Puerto Ayora is certainly the largest and most cultured town in the Galápagos Islands. As we walked back to the dock we passed a number of good art galleries and jewellery stores and many tacky souvenir shops with a few bars and restaurants thrown in on the way. The open fish market appeared to be even more popular with sea lions and Pelicans than people. We had the option of staying on shore for a dinner out, but everyone decided to head back on board for our final dinner of the trip. Before dinner we had our Captains farewell cocktails where our guides had prepared a slide show of our days together and presented us all with our new Galápagos names, I was now to be known as Lava Lizard, Clare was Sealion and Fiona was Marine Iguana.
We found ourselves back where we started in the bay off San Cristobal.
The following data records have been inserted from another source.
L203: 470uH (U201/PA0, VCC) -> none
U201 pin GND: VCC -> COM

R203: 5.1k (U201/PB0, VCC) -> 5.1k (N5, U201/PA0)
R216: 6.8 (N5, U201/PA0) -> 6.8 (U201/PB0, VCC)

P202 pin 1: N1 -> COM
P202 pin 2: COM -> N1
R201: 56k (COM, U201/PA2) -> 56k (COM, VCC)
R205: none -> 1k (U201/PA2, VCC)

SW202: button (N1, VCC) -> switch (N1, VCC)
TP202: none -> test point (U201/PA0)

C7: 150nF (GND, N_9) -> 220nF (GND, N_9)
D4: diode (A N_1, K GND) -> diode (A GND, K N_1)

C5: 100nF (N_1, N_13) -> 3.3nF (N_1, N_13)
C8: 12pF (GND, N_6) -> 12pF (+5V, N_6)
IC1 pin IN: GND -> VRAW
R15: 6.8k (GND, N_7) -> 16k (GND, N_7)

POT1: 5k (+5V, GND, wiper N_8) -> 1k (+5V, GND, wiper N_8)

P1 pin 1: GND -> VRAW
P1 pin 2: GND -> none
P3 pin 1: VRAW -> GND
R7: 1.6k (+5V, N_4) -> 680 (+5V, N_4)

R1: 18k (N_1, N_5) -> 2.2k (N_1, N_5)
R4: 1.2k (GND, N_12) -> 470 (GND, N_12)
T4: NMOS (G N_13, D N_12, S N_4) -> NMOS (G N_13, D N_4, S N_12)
While the crew organised our flight check in, we visited the interpretation centre, which again highlighted human ignorance and arrogance. The town of San Cristobal is mainly souvenir shops and a few grocery stores. Sitting on the wharf, eating a cooling ice cream and watching the comings and goings of the boats, sea lions and pelicans was a lovely way to finish the Galápagos. It was going to be hard to return to reality, and that was even with our reality being more travel rather than the proper real world. All of my reservations at the start of the cruise had been completely quashed over the week and the fabulous week was made even better due to the fantastic people on our trip. It was sad saying goodbye to everyone as we departed the plane in Guayaquil and we hope to meet up again for further adventures.
A massive thanks to the great crew that helped to make out trip so easy and to the fantastic guests who helped to make it so enjoyable.